═══ EXTRACT TO READ ═══
Re: [RFC PATCH 1/2] softirq: Account time and iteration stats per vector

From: Eric Dumazet
Date: Fri Jan 12 2018 - 01:23:09 EST


On Thu, Jan 11, 2018 at 9:35 PM, Frederic Weisbecker
<frederic@xxxxxxxxxx> wrote:
> As we plan to be able to defer some specific softurq vector processing
> to workqueues when those vectors need more time than IRQs can offer,
> let's first count the time spent and the number of occurences per vector.
═══ STORED DATA ═══
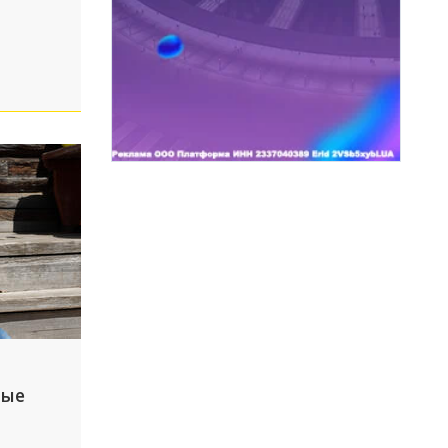
ны
ные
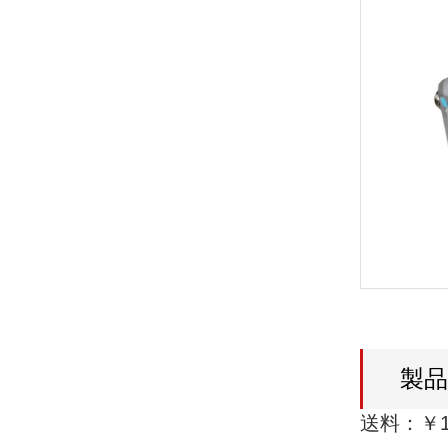
製
送料：￥1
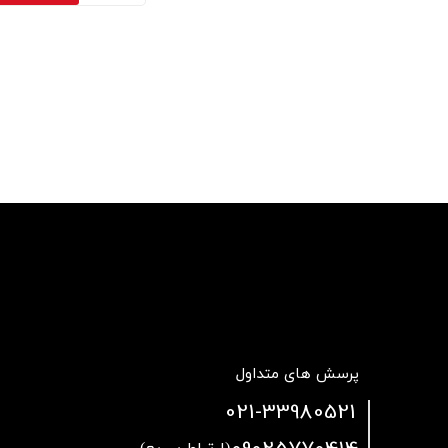
پرسش های متداول
021
-33980521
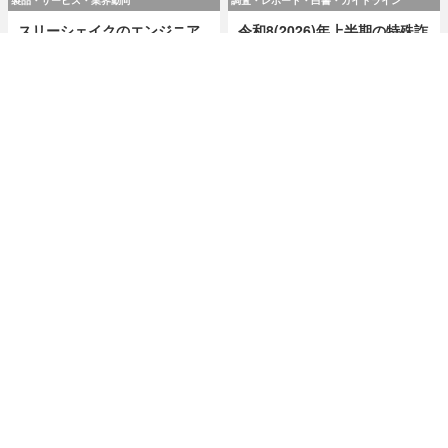
スリーシェイクのエンジニア
令和8(2026)年上半期の特殊詐
4 名が翻訳『実践 プラットフ
欺、被害総額1,816億円 ～ 投
ォームエンジニアリング』8 /
資詐欺（797.9億）やニセ警察
24 発売
詐欺（507.9億）など手口別被
害額
2026.8.7 Fri 8:00
2026.8.7 Fri 8:00
研修・セミナー・カンファレンス
特集
人事異動から退職処理までの
今日もどこかで情報漏えい 第
実務を体験 ～「Okta」ハンズ
51回「2026年7月の情報漏え
オンワークショップ 9月11日
い」三重県、陸自インシデン
大阪で開催
トを他山の石として USB メモ
リ 1 万個チェック
2026.8.7 Fri 8:10
2026.8.7 Fri 8:15
記
ホーム
›
調査・レポート・白書・ガイドライン
›
調査・ホワイトペーパー
›
事
TOP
═══
[COMPLETE THE FOLLOWING]:
[A] Using the kernel mailing list text, decide whether each statement agrees with it: (i) Eric Dumazet sent the reply. (ii) The patch plans to count the time spent per vector. (iii) The reply is dated on a Thursday. Answer yes or no for each, and quote the deciding words.
[B] Write out the saved entries from the line containing "پرسش های متداول" down through the end of the entries, with "Fri" replaced by "Friday" throughout. Leave the pictures out.

[OUTPUTS BY TASK]:
[A]
(i) Yes: "From: Eric Dumazet"
(ii) Yes: "let's first count the time spent"
(iii) No: "Date: Fri Jan 12 2018"

[B]
پرسش های متداول
021
-33980521
スリーシェイクのエンジニア
令和8(2026)年上半期の特殊詐
4 名が翻訳『実践 プラットフ
欺、被害総額1,816億円 ～ 投
ォームエンジニアリング』8 /
資詐欺（797.9億）やニセ警察
24 発売
詐欺（507.9億）など手口別被
害額
2026.8.7 Friday 8:00
2026.8.7 Friday 8:00
研修・セミナー・カンファレンス
特集
人事異動から退職処理までの
今日もどこかで情報漏えい 第
実務を体験 ～「Okta」ハンズ
51回「2026年7月の情報漏え
オンワークショップ 9月11日
い」三重県、陸自インシデン
大阪で開催
トを他山の石として USB メモ
リ 1 万個チェック
2026.8.7 Friday 8:10
2026.8.7 Friday 8:15
記
ホーム
›
調査・レポート・白書・ガイドライン
›
調査・ホワイトペーパー
›
事
TOP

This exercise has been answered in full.